You find our results on the slides below or you can look at the pdf here. Please be warned that the figures are not publication quality. As you will see, the labels are sometimes in awkward places or weirdly formatted. However, I think the results are fairly robust and at this point they are unlikely to change much.
The brief summary is that, after some back and forth, we managed to identify the origin of the difference between the two data sets. In the end we get a gender-difference that is not as large as Strumia et al found it to be in the Inspire data and not as small as we originally found it in the arXiv data. The male/female ratio for the citations normalized to authors is about 1.5 for both the arXiv and the Inspire data.
We then tried to find out where the difference comes from. This is not all that obvious because the particular measure that Strumia used combines various kinds of data. Eg, it depends on how frequently authors collaborate, how many papers they publish, and how much those papers are cited.

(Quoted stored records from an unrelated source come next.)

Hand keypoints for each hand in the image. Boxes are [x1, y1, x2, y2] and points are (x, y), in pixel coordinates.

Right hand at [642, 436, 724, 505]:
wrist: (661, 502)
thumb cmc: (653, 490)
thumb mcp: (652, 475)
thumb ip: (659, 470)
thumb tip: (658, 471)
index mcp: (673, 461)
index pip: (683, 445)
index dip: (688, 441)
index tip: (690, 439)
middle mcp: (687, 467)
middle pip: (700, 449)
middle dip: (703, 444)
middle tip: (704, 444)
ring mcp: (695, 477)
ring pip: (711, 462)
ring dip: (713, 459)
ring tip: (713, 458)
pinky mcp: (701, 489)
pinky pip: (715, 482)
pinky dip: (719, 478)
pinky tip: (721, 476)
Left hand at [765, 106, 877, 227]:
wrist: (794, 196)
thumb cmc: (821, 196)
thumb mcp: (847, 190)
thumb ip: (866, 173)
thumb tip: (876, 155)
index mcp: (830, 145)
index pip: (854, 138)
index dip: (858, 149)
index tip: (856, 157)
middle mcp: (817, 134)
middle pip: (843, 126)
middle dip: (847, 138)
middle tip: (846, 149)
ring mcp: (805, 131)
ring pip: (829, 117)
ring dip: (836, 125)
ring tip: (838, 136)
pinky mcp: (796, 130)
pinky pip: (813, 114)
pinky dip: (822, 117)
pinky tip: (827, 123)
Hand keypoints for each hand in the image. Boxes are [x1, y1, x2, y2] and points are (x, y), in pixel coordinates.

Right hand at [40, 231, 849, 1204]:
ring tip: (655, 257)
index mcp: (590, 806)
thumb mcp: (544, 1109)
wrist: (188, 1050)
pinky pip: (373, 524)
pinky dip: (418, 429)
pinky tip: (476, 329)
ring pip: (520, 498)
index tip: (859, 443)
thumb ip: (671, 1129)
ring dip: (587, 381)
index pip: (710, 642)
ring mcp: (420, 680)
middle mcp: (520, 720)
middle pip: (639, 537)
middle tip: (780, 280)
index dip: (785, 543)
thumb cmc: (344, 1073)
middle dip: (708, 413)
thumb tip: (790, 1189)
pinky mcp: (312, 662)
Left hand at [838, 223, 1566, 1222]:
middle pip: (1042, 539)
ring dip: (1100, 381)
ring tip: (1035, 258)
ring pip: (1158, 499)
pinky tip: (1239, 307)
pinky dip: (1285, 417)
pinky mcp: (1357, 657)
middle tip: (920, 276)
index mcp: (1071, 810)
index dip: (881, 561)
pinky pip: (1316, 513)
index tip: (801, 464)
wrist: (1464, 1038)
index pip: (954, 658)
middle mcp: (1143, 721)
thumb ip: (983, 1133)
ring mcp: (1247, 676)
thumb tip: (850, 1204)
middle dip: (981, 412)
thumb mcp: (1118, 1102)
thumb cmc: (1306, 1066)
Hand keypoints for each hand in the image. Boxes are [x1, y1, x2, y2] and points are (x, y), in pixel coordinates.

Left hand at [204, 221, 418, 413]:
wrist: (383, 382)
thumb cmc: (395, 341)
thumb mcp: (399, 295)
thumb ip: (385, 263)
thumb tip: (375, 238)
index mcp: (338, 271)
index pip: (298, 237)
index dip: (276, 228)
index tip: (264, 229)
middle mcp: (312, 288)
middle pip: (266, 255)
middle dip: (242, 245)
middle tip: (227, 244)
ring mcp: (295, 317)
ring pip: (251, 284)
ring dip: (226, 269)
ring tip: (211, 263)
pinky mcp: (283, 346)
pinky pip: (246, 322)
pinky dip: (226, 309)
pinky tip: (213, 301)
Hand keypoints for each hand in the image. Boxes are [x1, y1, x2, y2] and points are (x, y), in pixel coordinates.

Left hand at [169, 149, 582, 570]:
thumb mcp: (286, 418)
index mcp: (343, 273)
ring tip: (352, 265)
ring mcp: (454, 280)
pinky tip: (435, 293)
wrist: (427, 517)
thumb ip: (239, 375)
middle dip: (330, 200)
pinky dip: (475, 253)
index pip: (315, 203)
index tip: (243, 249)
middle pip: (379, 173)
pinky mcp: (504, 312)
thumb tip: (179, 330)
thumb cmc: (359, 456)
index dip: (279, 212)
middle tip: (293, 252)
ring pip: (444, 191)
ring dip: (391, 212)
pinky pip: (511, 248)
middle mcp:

We know that the total number of citations is comparable for men and women. It turns out that part of the reason why women have a lower score when when one counts the total citations divided by the number of authors is that women write (relatively) fewer single authored papers than men.
This, however, does not explain the entire difference, because if you look at the citations per single-authored paper (ie, without summing over all papers), then women also get fewer citations.
We then looked at where those citations are (or are not) coming from, and found that both men and women cite single-authored papers with female authors at a lower frequency than you would expect from the share among the citeable papers. It turns out that in the past 20 years the trend in women-to-women citations (single-authored papers only) has gone up, while for men-to-women citations it has remained low.
It is not a huge difference, but since there are so many more men than women in those fields, the lack of citations from male authors to female authors has a big impact on the overall number of citations that women receive.
In all those analyses, we have removed authors who have not published a paper in the past 3 years or who have fewer than 5 papers in total. This is to avoid that the higher percentage of dropouts among women pulls down the female average.
One of the most-frequent questions I get when I speak about our bibliometric stuff (not only this, but also our earlier works) is what are my own scores on the various indices. I usually answer this question with “I don’t know.” We don’t dig around in the data and look for familiar names. Once we have identified all of an author’s papers, we treat authors as numbers, and besides this, you don’t normally browse data tables with millions of entries.
Having said this, I have come to understand that people ask this question to figure out what are my stakes, and if I do not respond, they think I have something to hide. Let me therefore just show you what my curve looks like if you look at the index that Strumia has considered (ie the number of citations divided by the number of authors, summed up over time) because I think there is something to learn from this.
(This is the figure from the Inspire-data.)
Besides hoping to erase the impression that I have a hidden agenda, the reason I am showing you this is to illustrate that you have to be careful when interpreting bibliometric measures. Just because someone scores well on a particular index doesn’t mean they are hugely successful. I am certainly not. I am 42 years old and have a temporary position on a contract that will run out next year. I may be many things, but successful I am not.
The reason I do well on this particular index is simply that I am an anti-social introvert who doesn’t like to work with other people. And, evidently, I am too old to be apologetic about this. Since most of my papers are single-authored, I get to collect my citations pretty much undiluted, in contrast to people who prefer to work in groups.
I have all reason to think that the measure Strumia proposes is a great measure and everyone should use it because maybe I’d finally get tenured. But if this measure became widely used, it would strongly discourage researchers from collaborating, and I do not think that would be good for science.
The take-away message is that bibliometric analysis delivers facts but the interpretation of those facts can be difficult.
This research was supported by the Foundational Questions Institute.